(Exercise data)
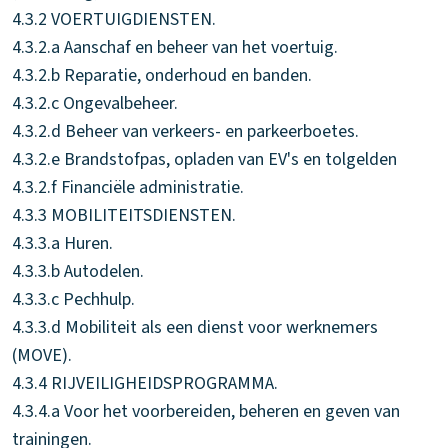
4.3.2 VOERTUIGDIENSTEN.
4.3.2.a Aanschaf en beheer van het voertuig.
4.3.2.b Reparatie, onderhoud en banden.
4.3.2.c Ongevalbeheer.
4.3.2.d Beheer van verkeers- en parkeerboetes.
4.3.2.e Brandstofpas, opladen van EV's en tolgelden
4.3.2.f Financiële administratie.
4.3.3 MOBILITEITSDIENSTEN.
4.3.3.a Huren.
4.3.3.b Autodelen.
4.3.3.c Pechhulp.
4.3.3.d Mobiliteit als een dienst voor werknemers
(MOVE).
4.3.4 RIJVEILIGHEIDSPROGRAMMA.
4.3.4.a Voor het voorbereiden, beheren en geven van
trainingen.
(End Exercise data)
#### Assignment:
Reproduce the lines above word for word, leaving out the pictures.

#### Solution for this task:
4.3.2 VOERTUIGDIENSTEN.
4.3.2.a Aanschaf en beheer van het voertuig.
4.3.2.b Reparatie, onderhoud en banden.
4.3.2.c Ongevalbeheer.
4.3.2.d Beheer van verkeers- en parkeerboetes.
4.3.2.e Brandstofpas, opladen van EV's en tolgelden
4.3.2.f Financiële administratie.
4.3.3 MOBILITEITSDIENSTEN.
4.3.3.a Huren.
4.3.3.b Autodelen.
4.3.3.c Pechhulp.
4.3.3.d Mobiliteit als een dienst voor werknemers
(MOVE).
4.3.4 RIJVEILIGHEIDSPROGRAMMA.
4.3.4.a Voor het voorbereiden, beheren en geven van
trainingen.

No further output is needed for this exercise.